## Stated task 1
Reproduce verbatim the entries starting with the line containing "collection date: 1896-06-09" and continuing through the final line of the entries.

-- START Extract provided --

Attendees of Hillary Clinton’s election night event in New York.. (Elsa/Getty Images)

Election night. The results come in. You tear your hair and rend your garments.

Wild with rage and pain, you stumble out into the street. Around you, the monuments crumble. Abraham Lincoln’s posture on his memorial has changed so that he is visibly holding his head in his hands. FDR’s statue has rolled out of its place in his memorial, unseating its bronze Fala. Now it sits on the edge of the Tidal Basin, staring into it with an expression of blank despair. Martin Luther King Jr.’s statue has pointedly turned to face away from the White House. The Washington Monument is limp. The African American History Museum is glancing uncomfortably at the Jefferson Memorial. The Women’s Museum is in a defensive crouch.

Everyone around you moves like an automaton. You sit next to each other silently, staring into the middle distance. Cold rain falls. The whole landscape is grey and dark with pathetic fallacy, as though you have been transported to a 19th-century novel. The sales of Crest Whitestrips tanks. Who needs them? You will never smile again.

1. Denial

Somehow you fall asleep.

“Did this still happen?” you ask Siri, when you awaken.

Yes. It has still happened. Neither this nor your subsequent three stress-naps will cause it to unhappen.

You worry that the takeaway of “It Can’t Happen Here” was not what you thought it was. You should have read more than the title.

“It’ll be fine,” you tell yourself. No part of you believes this. You laugh, a long hollow laugh that rattles in your throat.

It is possible that Donald Trump did not mean anything he said on the campaign trail. Well, that’s a depressing sentence! Possibly it will be no worse than four years of, say, Ted Cruz would have been.

Someone approaches your desk to ask why you are making that low moaning noise deep in your throat.

Maybe Trump will get confused and accidentally do a good job of governing. You don’t know he won’t. You literally have no idea what he believes about anything. He’s been on both sides of every issue. All his opinions exist in a Schrodinger’s-cat-like state where they might potentially be correct. Maybe he was only constantly spouting giant untruths because he literally didn’t know or remember what was actually true, not because he was executing some sort of sinister plan. Does he look like a man who has carefully studied Stalin’s Big Lie? He does not look like a man who has ever read an entire book about anything. Maybe he won’t remember to ban Muslims from the country. Update: nope looks like nope. 

This flimsy chain of logic blows away in a faint breeze and you have to start again.

-- END Extract provided --
-- START Data supplied --

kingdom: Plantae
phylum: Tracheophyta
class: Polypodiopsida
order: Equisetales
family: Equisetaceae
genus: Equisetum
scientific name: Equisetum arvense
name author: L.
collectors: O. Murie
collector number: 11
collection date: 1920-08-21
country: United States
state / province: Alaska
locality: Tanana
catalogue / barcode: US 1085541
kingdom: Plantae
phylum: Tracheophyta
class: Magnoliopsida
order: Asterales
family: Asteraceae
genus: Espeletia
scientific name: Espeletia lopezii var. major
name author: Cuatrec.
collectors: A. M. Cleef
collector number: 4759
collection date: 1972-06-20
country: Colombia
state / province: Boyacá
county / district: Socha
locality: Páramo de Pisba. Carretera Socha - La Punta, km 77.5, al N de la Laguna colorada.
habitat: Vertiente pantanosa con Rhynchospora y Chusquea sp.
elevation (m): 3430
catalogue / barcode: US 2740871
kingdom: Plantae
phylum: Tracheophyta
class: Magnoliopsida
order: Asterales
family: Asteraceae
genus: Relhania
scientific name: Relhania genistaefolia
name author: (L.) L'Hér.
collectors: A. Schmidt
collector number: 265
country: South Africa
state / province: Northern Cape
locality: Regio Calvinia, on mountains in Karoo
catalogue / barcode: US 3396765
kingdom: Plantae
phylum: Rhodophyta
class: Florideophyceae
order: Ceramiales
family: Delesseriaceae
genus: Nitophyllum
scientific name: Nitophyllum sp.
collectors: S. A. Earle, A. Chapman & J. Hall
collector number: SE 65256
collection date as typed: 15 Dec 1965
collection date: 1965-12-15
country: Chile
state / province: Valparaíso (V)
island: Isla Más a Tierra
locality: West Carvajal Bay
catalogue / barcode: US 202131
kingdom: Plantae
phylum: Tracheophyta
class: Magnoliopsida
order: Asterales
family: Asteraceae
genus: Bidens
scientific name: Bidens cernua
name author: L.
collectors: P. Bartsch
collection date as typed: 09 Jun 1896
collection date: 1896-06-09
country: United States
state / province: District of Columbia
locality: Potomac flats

-- END Data supplied --

## Stated task 2
Write out verbatim the passage of the election-night essay starting with "Everyone around you" and going on through "you fall asleep.".

## Problem solution 1
collection date: 1896-06-09
country: United States
state / province: District of Columbia
locality: Potomac flats

## Problem solution 2
Everyone around you moves like an automaton. You sit next to each other silently, staring into the middle distance. Cold rain falls. The whole landscape is grey and dark with pathetic fallacy, as though you have been transported to a 19th-century novel. The sales of Crest Whitestrips tanks. Who needs them? You will never smile again.

1. Denial

Somehow you fall asleep.